**Activity**
Edit the passage on the Columbian exchange by reproducing everything from "Many of the slaves" down to "did with POWs.", with "prisoners" replaced by "captives".

**Supplied passage**
_ _ _ _ _
One of the biggest surprises to me was how deeply involved China and the rest of Asia were in the Columbian exchange almost from the very start. Did you know that most of the silver from Spain's American empire went to China?

Or that far more Africans were brought to the Americas than Europeans -- many of them soldiers captured in African wars, who then established Afro-Indian cities and nations in the hinterlands of an astonishing number of nominally European colonies?

Most of this information is available in other books, of course -- Mann scrupulously cites his sources, and it's clear that this book is entirely based on secondary and tertiary research.

Mann's contribution is to bring the information together into one place. He skillfully shapes the book around mini-biographies of truly fascinating people, but there's also plenty of root information that helps build up the big picture in a clear and vivid way.

From our perspective in an anglocentric culture, it's easy to dismiss Latin America or China as "all one thing." From Mann, we learn that both of them were drastically changed by the rapid mixing of every aspect of these worlds-once-separate.

When English North America was still a backwater, Mexico City was a globalized city, filled with Africans, Indians, and Asians, governed only loosely by the nominal overlords from Spain.

The book contains the best explanation I've yet seen of the actual workings of the slave trade -- helped greatly by the fact that Mann's purpose is not to demonize or assign blame.

In fact, the great illumination to me was that slavery was pervasive in Africa long before the Europeans, but the masters knew their slaves, where they came from, often who their families were, and the door of slavery was not irrevocably locked.

What the Europeans did was commodotize the slaves, buying them as mere hands of labor, not as people, and valuing them only for what they could be compelled to produce.

The shock for the Africans transported to the new world was not slavery per se, but rather the utter cruelty and debasement of the way slavery was practiced under supposedly Christian masters.

Many of the slaves were prisoners taken in wars between African kingdoms and empires -- POWs were the most common source of slaves for many centuries before Europeans arrived. It's what you did with POWs.

So the Europeans often had the nasty shock, early in the slave trade, of discovering that the batch of slaves newly arrived on the plantation were often highly trained soldiers, far more capable of waging war than their nominal overlords.

The result was runaways and rebels whose cities and kingdoms in the American hinterland sometimes persisted even beyond the abolition of slavery.
_ _ _ _ _
Stored data entries
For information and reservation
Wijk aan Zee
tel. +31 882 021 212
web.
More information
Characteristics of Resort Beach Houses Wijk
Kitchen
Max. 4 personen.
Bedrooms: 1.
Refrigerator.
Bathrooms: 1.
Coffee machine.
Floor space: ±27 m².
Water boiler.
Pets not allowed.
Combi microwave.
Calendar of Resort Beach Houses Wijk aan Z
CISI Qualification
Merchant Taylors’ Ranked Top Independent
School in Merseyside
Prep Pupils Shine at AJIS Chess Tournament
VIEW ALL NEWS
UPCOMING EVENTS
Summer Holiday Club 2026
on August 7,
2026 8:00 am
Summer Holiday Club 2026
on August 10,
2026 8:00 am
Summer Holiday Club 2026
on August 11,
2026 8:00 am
_ _ _ _ _
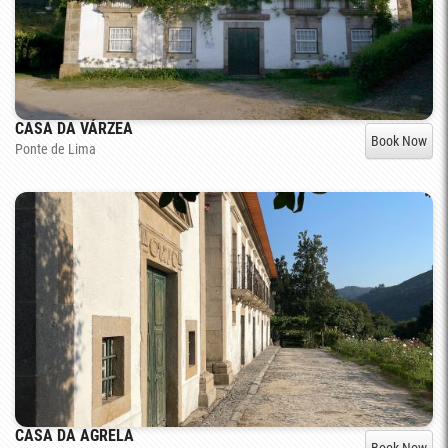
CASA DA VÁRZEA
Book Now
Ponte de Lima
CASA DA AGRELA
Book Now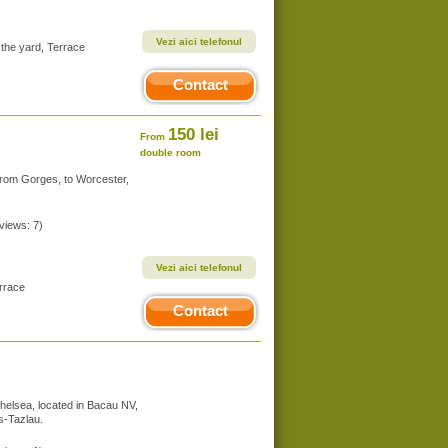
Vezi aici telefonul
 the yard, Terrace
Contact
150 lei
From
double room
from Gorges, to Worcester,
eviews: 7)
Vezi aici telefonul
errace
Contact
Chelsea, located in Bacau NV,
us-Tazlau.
_ _ _ _ _
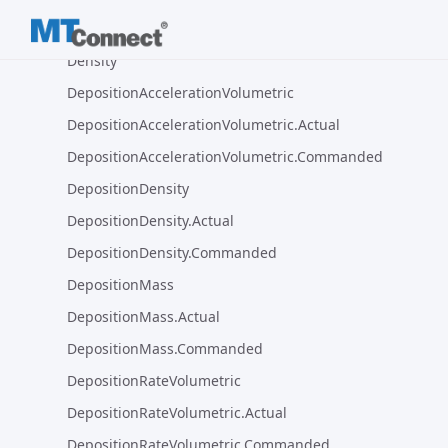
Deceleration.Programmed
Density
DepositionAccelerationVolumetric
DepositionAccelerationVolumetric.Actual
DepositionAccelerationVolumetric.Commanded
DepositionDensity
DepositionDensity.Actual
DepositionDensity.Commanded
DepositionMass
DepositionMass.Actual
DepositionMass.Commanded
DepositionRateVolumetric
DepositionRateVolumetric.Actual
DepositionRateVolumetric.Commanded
_ _ _ _ _
**Solved problem**
Many of the slaves were captives taken in wars between African kingdoms and empires -- POWs were the most common source of slaves for many centuries before Europeans arrived. It's what you did with POWs.